Se não é o Vitor nem a Celina quem decide pelo cinema, quem é? O
cinema? E quem está sendo o cinema? Penso ser gente, pessoas como eu e
você, a não ser que o cinema tenha virado uma entidade viva. É… uma
estrutura. Estrutura que não está mais nos servindo e que passamos a
servir sem nos dar conta. E sinto muito medo, medo por não confiar (por
experiência própria) que uma sociedade com sistemas assim possibilite
com que eu viva como ser humano e me conecte com outros seres humanos.

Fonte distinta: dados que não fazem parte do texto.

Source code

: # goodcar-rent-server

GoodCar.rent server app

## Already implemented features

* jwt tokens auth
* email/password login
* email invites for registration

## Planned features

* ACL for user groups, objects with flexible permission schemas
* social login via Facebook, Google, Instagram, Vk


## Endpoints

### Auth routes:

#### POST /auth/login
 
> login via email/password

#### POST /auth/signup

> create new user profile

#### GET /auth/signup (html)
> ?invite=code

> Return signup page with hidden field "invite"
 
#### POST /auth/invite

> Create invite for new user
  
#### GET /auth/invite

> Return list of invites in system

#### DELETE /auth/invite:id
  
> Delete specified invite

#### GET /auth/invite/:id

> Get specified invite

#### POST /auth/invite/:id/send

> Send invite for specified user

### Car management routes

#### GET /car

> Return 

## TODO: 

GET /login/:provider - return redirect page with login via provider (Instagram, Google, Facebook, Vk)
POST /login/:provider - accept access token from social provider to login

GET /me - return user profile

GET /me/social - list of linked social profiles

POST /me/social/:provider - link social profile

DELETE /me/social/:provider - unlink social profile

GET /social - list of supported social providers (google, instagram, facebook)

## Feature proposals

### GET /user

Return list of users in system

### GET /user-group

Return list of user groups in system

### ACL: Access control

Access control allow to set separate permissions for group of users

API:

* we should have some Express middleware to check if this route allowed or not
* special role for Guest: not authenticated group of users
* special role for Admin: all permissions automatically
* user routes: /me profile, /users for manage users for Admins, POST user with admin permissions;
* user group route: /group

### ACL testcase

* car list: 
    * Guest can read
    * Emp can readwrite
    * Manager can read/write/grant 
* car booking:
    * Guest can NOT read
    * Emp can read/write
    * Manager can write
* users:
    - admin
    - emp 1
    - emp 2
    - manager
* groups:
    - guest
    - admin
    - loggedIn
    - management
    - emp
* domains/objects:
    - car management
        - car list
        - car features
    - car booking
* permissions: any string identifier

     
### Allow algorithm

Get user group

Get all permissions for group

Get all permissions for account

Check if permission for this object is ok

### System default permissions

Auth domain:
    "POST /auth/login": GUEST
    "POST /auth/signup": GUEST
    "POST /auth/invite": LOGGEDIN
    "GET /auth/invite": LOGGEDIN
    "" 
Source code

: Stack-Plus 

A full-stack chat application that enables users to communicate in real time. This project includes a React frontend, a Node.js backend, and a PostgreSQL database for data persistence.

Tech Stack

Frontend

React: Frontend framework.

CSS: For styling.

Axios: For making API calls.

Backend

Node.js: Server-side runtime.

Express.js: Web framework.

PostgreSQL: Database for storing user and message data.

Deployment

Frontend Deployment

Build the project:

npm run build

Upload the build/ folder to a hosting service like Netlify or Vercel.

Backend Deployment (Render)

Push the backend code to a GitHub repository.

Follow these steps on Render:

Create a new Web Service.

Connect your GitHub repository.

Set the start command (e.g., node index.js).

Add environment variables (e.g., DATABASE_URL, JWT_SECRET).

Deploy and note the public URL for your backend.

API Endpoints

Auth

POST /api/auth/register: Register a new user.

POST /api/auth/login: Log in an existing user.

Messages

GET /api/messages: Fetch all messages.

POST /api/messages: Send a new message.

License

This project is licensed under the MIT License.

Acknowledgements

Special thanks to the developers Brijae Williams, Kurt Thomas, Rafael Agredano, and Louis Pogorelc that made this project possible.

Será que o Vitor e a Celina se veem como humanos? Que têm
responsabilidade e escolha? Me parece que nesse momento eles se sentem
inseguros de tomar qualquer decisão em nome próprio e se responsabilizar
por elas. Talvez porque “o sistema”, quer dizer, “o cinema” os possa
punir.
E eu nesta história toda? Me responsabilizei por cuidar de mim e
cuidar da Celina, do Vitor, da minha amiga e do cara da bilheteria? O
que eu fiz? Quando decidi pedir o nome completo foi na tentativa de
mostrar para eles que para mim é importante que cada um de nós se
responsabilize pelo que faz, por suas decisões e escolhas. Foi a
estratégia que encontrei naquele momento para isso.
Agora, em um ponto da conversa eu falei para o Vitor que ia escrever
uma matéria sobre essa situação, e por isso, precisava do seu nome para
colocar como o responsável por aquela decisão. Em outro momento, disse
para ele que ia chamar, então, a polícia para resolver a situação. Sinto
tristeza e decepção porque nos momentos em que fiquei desesperada e sem
saber o que fazer, precisando de ajuda, usei também de poder sobre ele
(sou jornalista e posso te ferrar) e quase permiti que usassem de poder
sobre mim mesma (a polícia consegue decidir e cuidar disso, não eu, nem
você. Olha eu aqui terceirizando minha responsabilidade e escolha,
entregando o poder de ação que tenho).
Meu aprendizado: continuar prestando atenção para investigar formas de poder com e para me libertar do poder sobre ou sob.
*Extraído de Diplo.
** Está investigando as relações entre Educação, Comunicação e Não-Violência.